The 2029 Notes will be offered only to persons reasonably believed to be qualified institutional buyers in reliance on Rule 144A under the Securities Act of 1933, as amended, and to non-U.S. persons outside of the United States in compliance with Regulation S under the Securities Act. The 2029 Notes will not be registered under the Securities Act and may not be offered or sold in the United States absent registration or an applicable exemption from registration requirements.
This press release does not constitute an offer to sell or the solicitation of an offer to buy the 2029 Notes, nor shall it constitute an offer, solicitation or sale in any jurisdiction in which such offer, solicitation or sale is unlawful.
About AMN Healthcare
AMN Healthcare is the leader and innovator in total talent solutions for healthcare organizations across the nation. The Company provides access to the most comprehensive network of quality healthcare professionals through its innovative recruitment strategies and breadth of career opportunities. With insights and expertise, AMN Healthcare helps providers optimize their workforce to successfully reduce complexity, increase efficiency and improve patient outcomes.
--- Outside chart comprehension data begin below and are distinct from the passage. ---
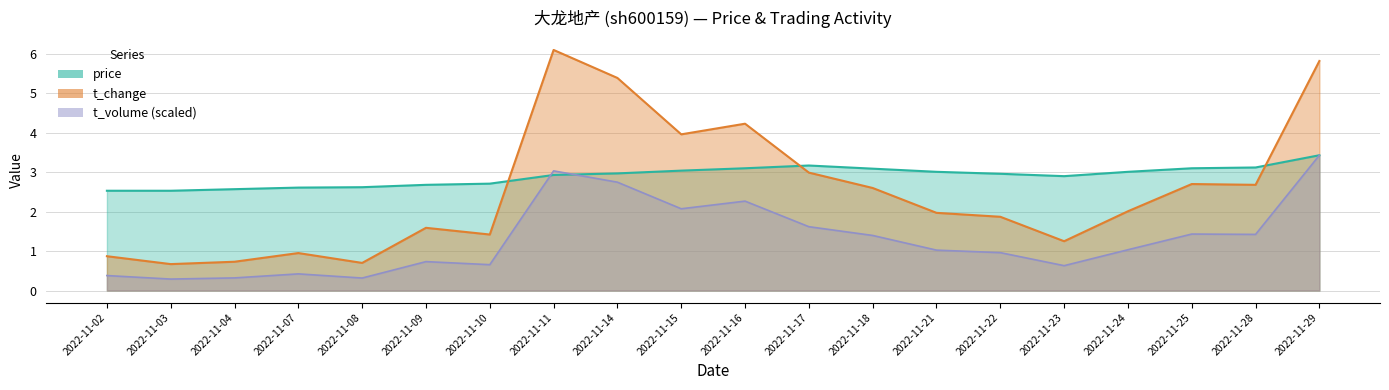

How many times do t_change and price cross each other?

3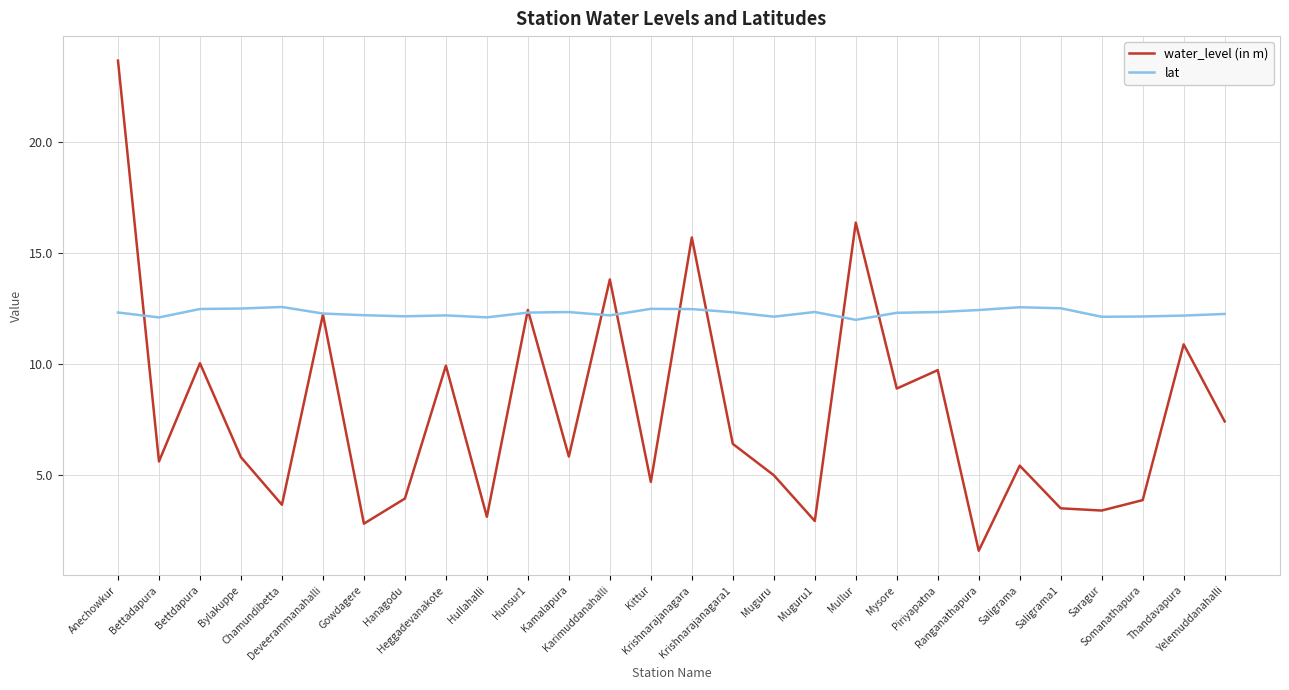

The lat series shows 12.1 at Hanagodu. True or false?

True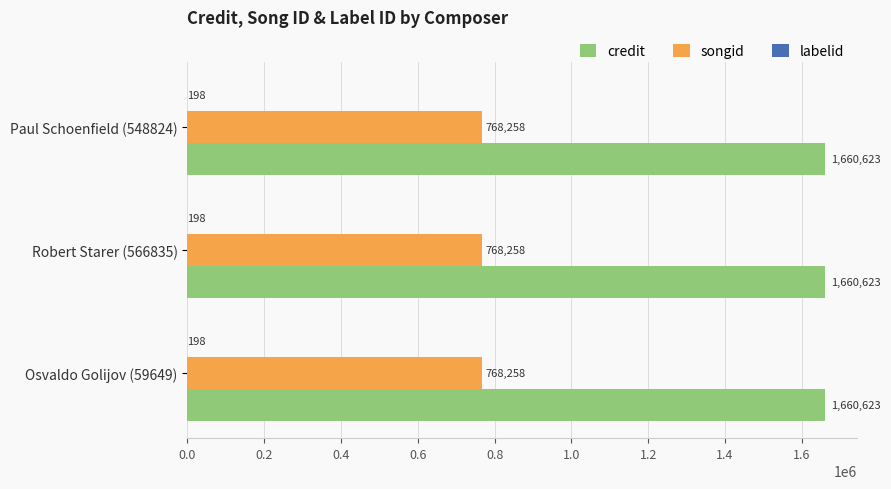

The credit series shows 2288137 at Robert Starer (566835). True or false?

False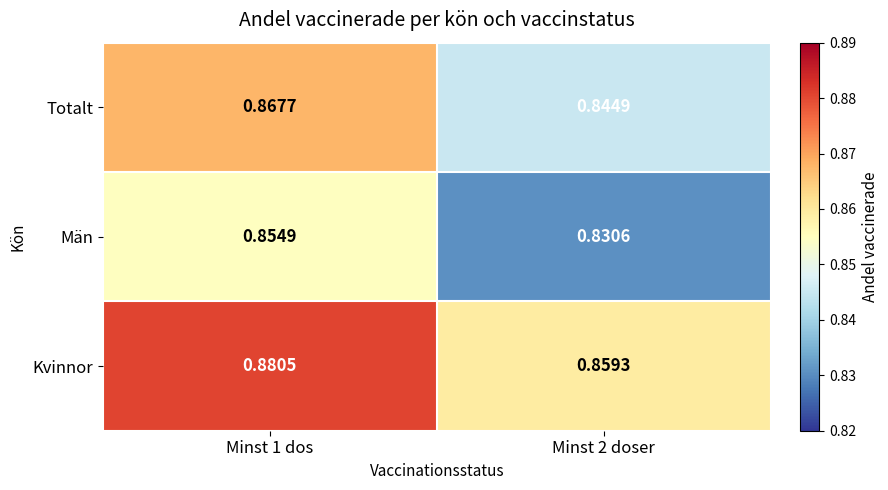

Between Minst 1 dos and Minst 2 doser, which series saw the biggest shift?

Män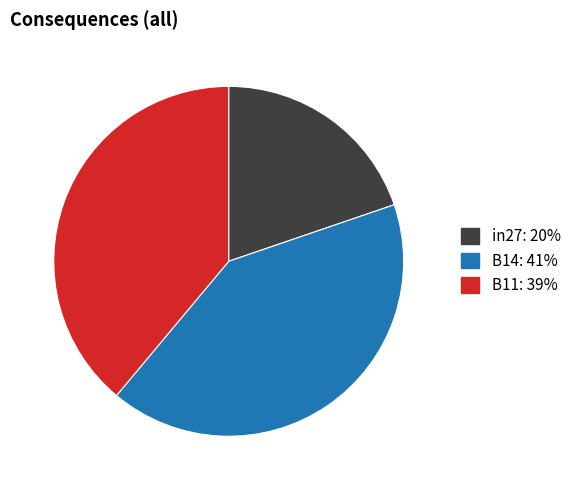

Between in27 and B14, which is larger?

B14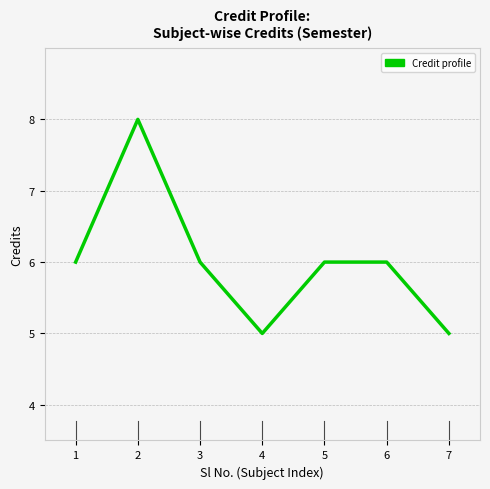

Is it true that the value at 7 is 8?

False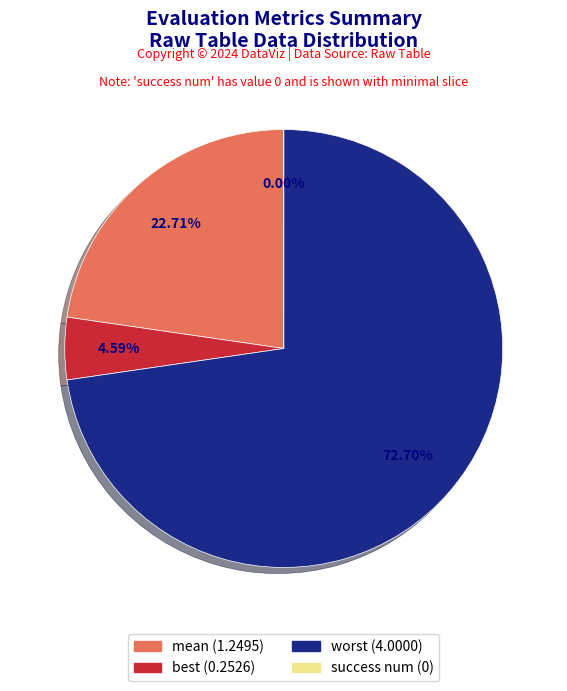

To the nearest percent, what portion does best represent?

5%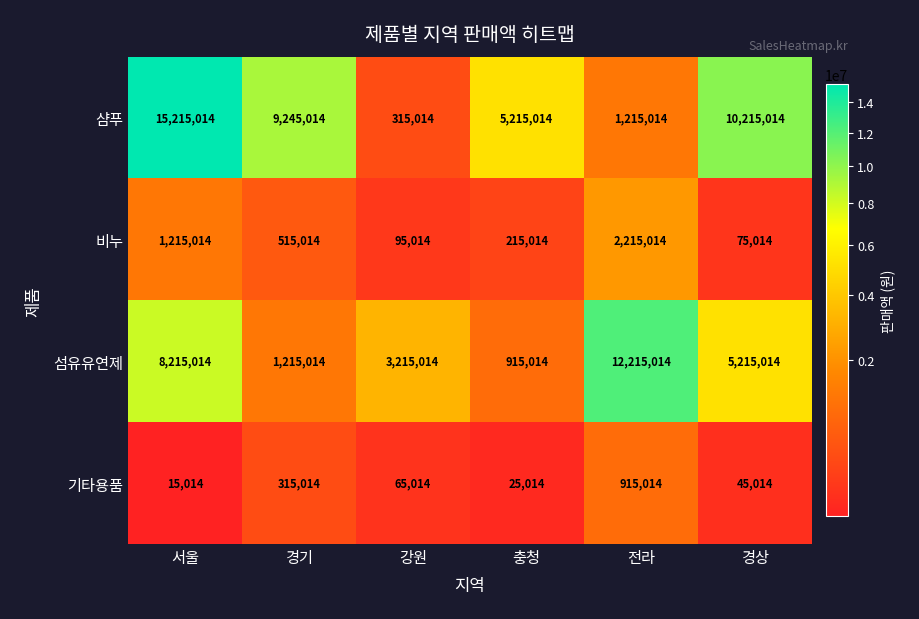

What is the total value across all series at 강원?

3690056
AMN total talent solutions include managed services programs, clinical and interim healthcare leaders, temporary staffing, executive search solutions, vendor management systems, recruitment process outsourcing, predictive modeling, language interpretation services, revenue cycle solutions, credentialing and other services. Clients include acute-care hospitals, community health centers and clinics, physician practice groups, retail and urgent care centers, home health facilities, schools and many other healthcare settings. AMN Healthcare is committed to fostering and maintaining a diverse team that reflects the communities we serve. Our commitment to the inclusion of many different backgrounds, experiences and perspectives enables our innovation and leadership in the healthcare services industry.
This press release contains “forward-looking statements” within the meaning of Section 27A of the Securities Act and Section 21E of the Securities Exchange Act of 1934, as amended. Actual results could differ materially from those discussed in, or implied by, these forward-looking statements. Forward-looking statements are identified by words such as “believe,” “anticipate,” “expect,” “intend,” “plan,” “will,” “should,” “would,” “project,” “may,” “estimates,” variations of such words and other similar expressions. In addition, any statements that refer to expectations, projections or other characterizations of future events or circumstances are forward-looking statements. Factors that could cause actual results to differ from those implied by the forward-looking statements contained in this press release are set forth in the Company’s Annual Report on Form 10-K for the year ended December 31, 2019 and its other periodic reports as well as the Company’s current and other reports filed from time to time with the Securities and Exchange Commission. Be advised that developments subsequent to this press release are likely to cause these statements to become outdated.